What’s Wrong With Animal Rights?


Transcendental Commentary on the Issues of the Day

What’s Wrong With Animal Rights?

by Kundali dasa

1984-08-08The Philadelphia Inquirer Magazine recently ran an article by William Ecenbarger on the animal rights movement. It was an informative and compelling version of the facts and arguments put forward by people who fight against speciesism—exploitation of animals. These people feel that the time has come to stop man’s tyrannical “dominion” over animals. They disagree with the traditional notion that animals are meant to serve man’s ends in cages, laboratories, traps, and kitchens.

The animal rights activists feel that their cause is cut from the same moral cloth as other crusades against injustice—the struggles against racism and sexism, for example. Their strongest argument against speciesism is summed up in a quote from the British philosopher Jeremy Bentham (1748-1832), who wrote in his Principles of Morals and Legislation: “The question is not, Can they reason? nor, Can they think? but, Can they suffer?” The answer, of course, is an unequivocal “Yes, animals certainly can suffer.” Therefore, say the animal rightists, logically we should extend that ethic to include animals.
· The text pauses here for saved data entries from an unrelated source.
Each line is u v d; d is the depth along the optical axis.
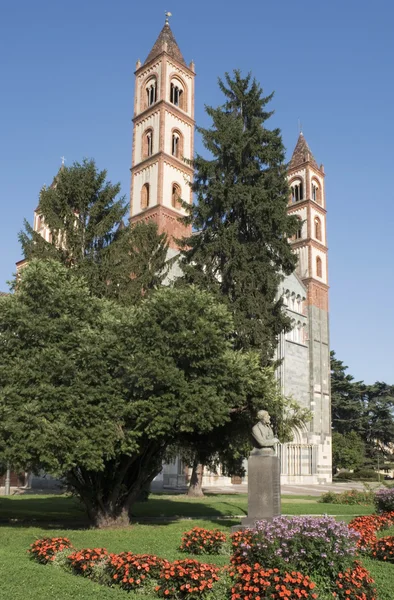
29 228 26.88
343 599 9.80
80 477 21.17
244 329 27.16
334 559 10.18
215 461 25.94
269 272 29.16
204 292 20.03
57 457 17.41
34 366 18.11
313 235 71.56
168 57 54.69
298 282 67.81
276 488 17.73
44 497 34.66
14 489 43.12
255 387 20.52
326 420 67.25
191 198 53.09
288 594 9.07
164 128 52.34
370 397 91.12
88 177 27.28
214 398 17.83
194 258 29.75
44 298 19.56
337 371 92.19
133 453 19.84
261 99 33.06
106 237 27.61
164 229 49.56
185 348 17.97
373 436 88.62
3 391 17.75
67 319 19.06
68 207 26.64
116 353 18.30
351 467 76.81
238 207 29.88
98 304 20.81
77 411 17.55
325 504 32.47
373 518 19.06
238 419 21.80
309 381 66.00
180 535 17.31
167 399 17.83
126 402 18.44
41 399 17.75
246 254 28.61
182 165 52.97
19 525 20.69
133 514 25.06
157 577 10.53
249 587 9.30
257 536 10.54
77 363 18.39
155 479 47.75
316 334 68.44
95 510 20.42
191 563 10.43
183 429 17.50
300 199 73.56
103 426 17.72
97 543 15.43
Thus one of their primary goals is to stop commercial production of animals for food.

Naturally, animal liberationists espouse strict vegetarianism. They say it is an important first step we can all take to combat speciesism. They are confident that in time their goals will be realized because “the weight of reason” is on their side.

Whether “the weight of reason” is sufficient to convince people in general to change their eating habits is certainly doubtful. But more important is the argument meat-eaters sometimes give to counter the animal rightists. They take the argument against inflicting suffering on other living beings one step further and try to lodge the animal rightists in an ethical sinkhole. This came out in the editorial column in the same issue of the Inquirer, wherein David R. Boldt, the editor of the magazine, wrote in response to Ecenbarger’s article: “My own excuse for eating meat is that plants, research has shown, have feelings, just like animals. Why choose between them? Before considering the fate of the steer, imagine the dread and horror that spreads across a wheat field when the thresher starts its work.”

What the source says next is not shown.